Pytanie brzmiało: czy Czesi mają trpasliki w ogródkach?
Najwyraźniej ktoś kto pyta, zna trochę ten język, bo trpaslík to skrzat. Duża udała się na spacer i to nie dalej niż 15 minut od domu i zbadała kilka ogródków. W większości ogródków był mały basenik. Czasem łaził kot. Była tabliczka – tu mieszka żółw, wściekły i szybki.
Inna ostrzegała – uwaga jaszczurka. Ktoś z dumą ogłaszał, że tady bydlí morče, czyli że mieszka tu świnka morska.
Skrzaty też są, aczkolwiek był też anioł ludzkiej wielkości. Nie piszę, że naturalnej, bo nie wiem, jaka jest naturalność aniołów.
Na pewno muuu, czyli krowa, jest wielkości małej jałówki. Ale barwniejsza.
Teraz jeszcze się świątecznie pięknie wszystko świeci, ale pokażę Wam szybko, co Duża widziała w dzień.
O, mają prawdziwe holenderskie krowy w ogórdkach! 🙂
Wow bardzo ciekawej obserwacje duża poczyniła!
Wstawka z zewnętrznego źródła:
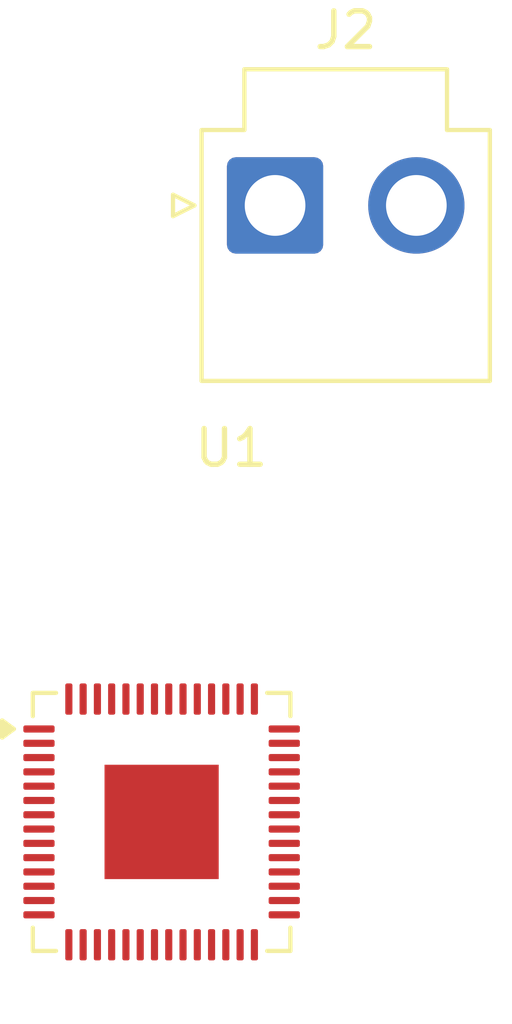
<source format=kicad_pcb>
(kicad_pcb
	(version 20241229)
	(generator "pcbnew")
	(generator_version "9.0")
	(general
		(thickness 1.6)
		(legacy_teardrops no)
	)
	(paper "A4")
	(layers
		(0 "F.Cu" signal)
		(2 "B.Cu" signal)
		(9 "F.Adhes" user "F.Adhesive")
		(11 "B.Adhes" user "B.Adhesive")
		(13 "F.Paste" user)
		(15 "B.Paste" user)
		(5 "F.SilkS" user "F.Silkscreen")
		(7 "B.SilkS" user "B.Silkscreen")
		(1 "F.Mask" user)
		(3 "B.Mask" user)
		(17 "Dwgs.User" user "User.Drawings")
		(19 "Cmts.User" user "User.Comments")
		(21 "Eco1.User" user "User.Eco1")
		(23 "Eco2.User" user "User.Eco2")
		(25 "Edge.Cuts" user)
		(27 "Margin" user)
		(31 "F.CrtYd" user "F.Courtyard")
		(29 "B.CrtYd" user "B.Courtyard")
		(35 "F.Fab" user)
		(33 "B.Fab" user)
		(39 "User.1" user)
		(41 "User.2" user)
		(43 "User.3" user)
		(45 "User.4" user)
	)
	(setup
		(pad_to_mask_clearance 0)
		(allow_soldermask_bridges_in_footprints no)
		(tenting front back)
		(pcbplotparams
			(layerselection 0x00000000_00000000_55555555_5755f5ff)
			(plot_on_all_layers_selection 0x00000000_00000000_00000000_00000000)
			(disableapertmacros no)
			(usegerberextensions no)
			(usegerberattributes yes)
			(usegerberadvancedattributes yes)
			(creategerberjobfile yes)
			(dashed_line_dash_ratio 12.000000)
			(dashed_line_gap_ratio 3.000000)
			(svgprecision 4)
			(plotframeref no)
			(mode 1)
			(useauxorigin no)
			(hpglpennumber 1)
			(hpglpenspeed 20)
			(hpglpendiameter 15.000000)
			(pdf_front_fp_property_popups yes)
			(pdf_back_fp_property_popups yes)
			(pdf_metadata yes)
			(pdf_single_document no)
			(dxfpolygonmode yes)
			(dxfimperialunits yes)
			(dxfusepcbnewfont yes)
			(psnegative no)
			(psa4output no)
			(plot_black_and_white yes)
			(sketchpadsonfab no)
			(plotpadnumbers no)
			(hidednponfab no)
			(sketchdnponfab yes)
			(crossoutdnponfab yes)
			(subtractmaskfromsilk no)
			(outputformat 1)
			(mirror no)
			(drillshape 1)
			(scaleselection 1)
			(outputdirectory "")
		)
	)
	(net 0 "")
	(net 1 "unconnected-(J2-Pin_1-Pad1)")
	(net 2 "unconnected-(J2-Pin_2-Pad2)")
	(net 3 "unconnected-(U1-GND-Pad57)")
	(net 4 "unconnected-(U1-GPIO0-Pad2)")
	(net 5 "unconnected-(U1-ADC_AVDD-Pad43)")
	(net 6 "unconnected-(U1-GPIO18-Pad29)")
	(net 7 "unconnected-(U1-GPIO1-Pad3)")
	(net 8 "unconnected-(U1-GPIO21-Pad32)")
	(net 9 "unconnected-(U1-GPIO17-Pad28)")
	(net 10 "Net-(U1-DVDD-Pad23)")
	(net 11 "Net-(U1-IOVDD-Pad1)")
	(net 12 "unconnected-(U1-GPIO24-Pad36)")
	(net 13 "unconnected-(U1-GPIO4-Pad6)")
	(net 14 "unconnected-(U1-GPIO7-Pad9)")
	(net 15 "unconnected-(U1-QSPI_SD0-Pad53)")
	(net 16 "unconnected-(U1-QSPI_SCLK-Pad52)")
	(net 17 "unconnected-(U1-GPIO20-Pad31)")
	(net 18 "unconnected-(U1-GPIO8-Pad11)")
	(net 19 "unconnected-(U1-GPIO15-Pad18)")
	(net 20 "unconnected-(U1-VREG_IN-Pad44)")
	(net 21 "unconnected-(U1-GPIO28_ADC2-Pad40)")
	(net 22 "unconnected-(U1-USB_DP-Pad47)")
	(net 23 "unconnected-(U1-GPIO3-Pad5)")
	(net 24 "unconnected-(U1-GPIO26_ADC0-Pad38)")
	(net 25 "unconnected-(U1-GPIO11-Pad14)")
	(net 26 "unconnected-(U1-GPIO12-Pad15)")
	(net 27 "unconnected-(U1-GPIO9-Pad12)")
	(net 28 "unconnected-(U1-QSPI_SD2-Pad54)")
	(net 29 "unconnected-(U1-SWCLK-Pad24)")
	(net 30 "unconnected-(U1-GPIO29_ADC3-Pad41)")
	(net 31 "unconnected-(U1-GPIO14-Pad17)")
	(net 32 "unconnected-(U1-TESTEN-Pad19)")
	(net 33 "unconnected-(U1-USB_DM-Pad46)")
	(net 34 "Net-(U1-XIN)")
	(net 35 "unconnected-(U1-GPIO23-Pad35)")
	(net 36 "unconnected-(U1-GPIO22-Pad34)")
	(net 37 "unconnected-(U1-GPIO25-Pad37)")
	(net 38 "unconnected-(U1-GPIO16-Pad27)")
	(net 39 "Net-(U1-XOUT)")
	(net 40 "unconnected-(U1-GPIO10-Pad13)")
	(net 41 "unconnected-(U1-GPIO6-Pad8)")
	(net 42 "unconnected-(U1-VREG_VOUT-Pad45)")
	(net 43 "unconnected-(U1-SWD-Pad25)")
	(net 44 "unconnected-(U1-GPIO5-Pad7)")
	(net 45 "unconnected-(U1-RUN-Pad26)")
	(net 46 "unconnected-(U1-QSPI_SS-Pad56)")
	(net 47 "unconnected-(U1-GPIO19-Pad30)")
	(net 48 "unconnected-(U1-GPIO13-Pad16)")
	(net 49 "unconnected-(U1-USB_VDD-Pad48)")
	(net 50 "unconnected-(U1-GPIO27_ADC1-Pad39)")
	(net 51 "unconnected-(U1-QSPI_SD1-Pad55)")
	(net 52 "unconnected-(U1-GPIO2-Pad4)")
	(net 53 "unconnected-(U1-QSPI_SD3-Pad51)")
	(footprint "Package_DFN_QFN:QFN-56-1EP_7x7mm_P0.4mm_EP3.2x3.2mm" (layer "F.Cu") (at 109.0625 78.7))
	(footprint "Connector_JST:JST_VH_B2P-VH-B_1x02_P3.96mm_Vertical" (layer "F.Cu") (at 112.2425 61.45))
	(embedded_fonts no)
)

</source>
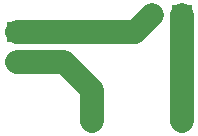
<source format=gbr>
G04 #@! TF.GenerationSoftware,KiCad,Pcbnew,8.0.4+dfsg-1*
G04 #@! TF.CreationDate,2025-05-29T21:28:12+02:00*
G04 #@! TF.ProjectId,pcb simple,70636220-7369-46d7-906c-652e6b696361,rev?*
G04 #@! TF.SameCoordinates,Original*
G04 #@! TF.FileFunction,Copper,L2,Bot*
G04 #@! TF.FilePolarity,Positive*
%FSLAX46Y46*%
G04 Gerber Fmt 4.6, Leading zero omitted, Abs format (unit mm)*
G04 Created by KiCad (PCBNEW 8.0.4+dfsg-1) date 2025-05-29 21:28:12*
%MOMM*%
%LPD*%
G01*
G04 APERTURE LIST*
G04 #@! TA.AperFunction,ComponentPad*
%ADD10C,1.600000*%
G04 #@! TD*
G04 #@! TA.AperFunction,ComponentPad*
%ADD11O,1.600000X1.600000*%
G04 #@! TD*
G04 #@! TA.AperFunction,ComponentPad*
%ADD12R,1.700000X1.700000*%
G04 #@! TD*
G04 #@! TA.AperFunction,ComponentPad*
%ADD13O,1.700000X1.700000*%
G04 #@! TD*
G04 #@! TA.AperFunction,ComponentPad*
%ADD14R,1.800000X1.800000*%
G04 #@! TD*
G04 #@! TA.AperFunction,ComponentPad*
%ADD15C,1.800000*%
G04 #@! TD*
G04 #@! TA.AperFunction,Conductor*
%ADD16C,2.000000*%
G04 #@! TD*
G04 APERTURE END LIST*
D10*
G04 #@! TO.P,R1,1*
G04 #@! TO.N,Net-(D1-K)*
X107000000Y-98000000D03*
D11*
G04 #@! TO.P,R1,2*
G04 #@! TO.N,Net-(J1-Pin_2)*
X99380000Y-98000000D03*
G04 #@! TD*
D12*
G04 #@! TO.P,J1,1,Pin_1*
G04 #@! TO.N,Net-(D1-A)*
X93000000Y-90460000D03*
D13*
G04 #@! TO.P,J1,2,Pin_2*
G04 #@! TO.N,Net-(J1-Pin_2)*
X93000000Y-93000000D03*
G04 #@! TD*
D14*
G04 #@! TO.P,D1,1,K*
G04 #@! TO.N,Net-(D1-K)*
X107000000Y-89000000D03*
D15*
G04 #@! TO.P,D1,2,A*
G04 #@! TO.N,Net-(D1-A)*
X104460000Y-89000000D03*
G04 #@! TD*
D16*
G04 #@! TO.N,Net-(D1-K)*
X107000000Y-89000000D02*
X107000000Y-98000000D01*
G04 #@! TO.N,Net-(D1-A)*
X93000000Y-90460000D02*
X103000000Y-90460000D01*
X103000000Y-90460000D02*
X104460000Y-89000000D01*
G04 #@! TO.N,Net-(J1-Pin_2)*
X97000000Y-93000000D02*
X93000000Y-93000000D01*
X99380000Y-98000000D02*
X99380000Y-95380000D01*
X99380000Y-95380000D02*
X97000000Y-93000000D01*
G04 #@! TD*
M02*

</source>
Dzięki
Jeeee to je to
Napiszę po polsku bo klawiatury nie umiem dostosować,a fonetycznie to tak kiepsko
Kocham Czechy ,ale skrzatów nigdy nie widziałam.
Ta krowa jest cudna❤️
Pozdrawiamy Was z pogranicza,a koteczka krówka o imieniu Trpaslik
przesyła mruczanki
Dziękuję,za słowo o Czechach,coraz bardziej są mi bliscy,jacyś radośniejsi niż my?Kiedy myślę Czechy,to jest mi jakoś kolorowo. Dużej,Dużemu i fszystkim kotom życzę,żeby żyło się Wam dobrze,lepiej,najlepiej!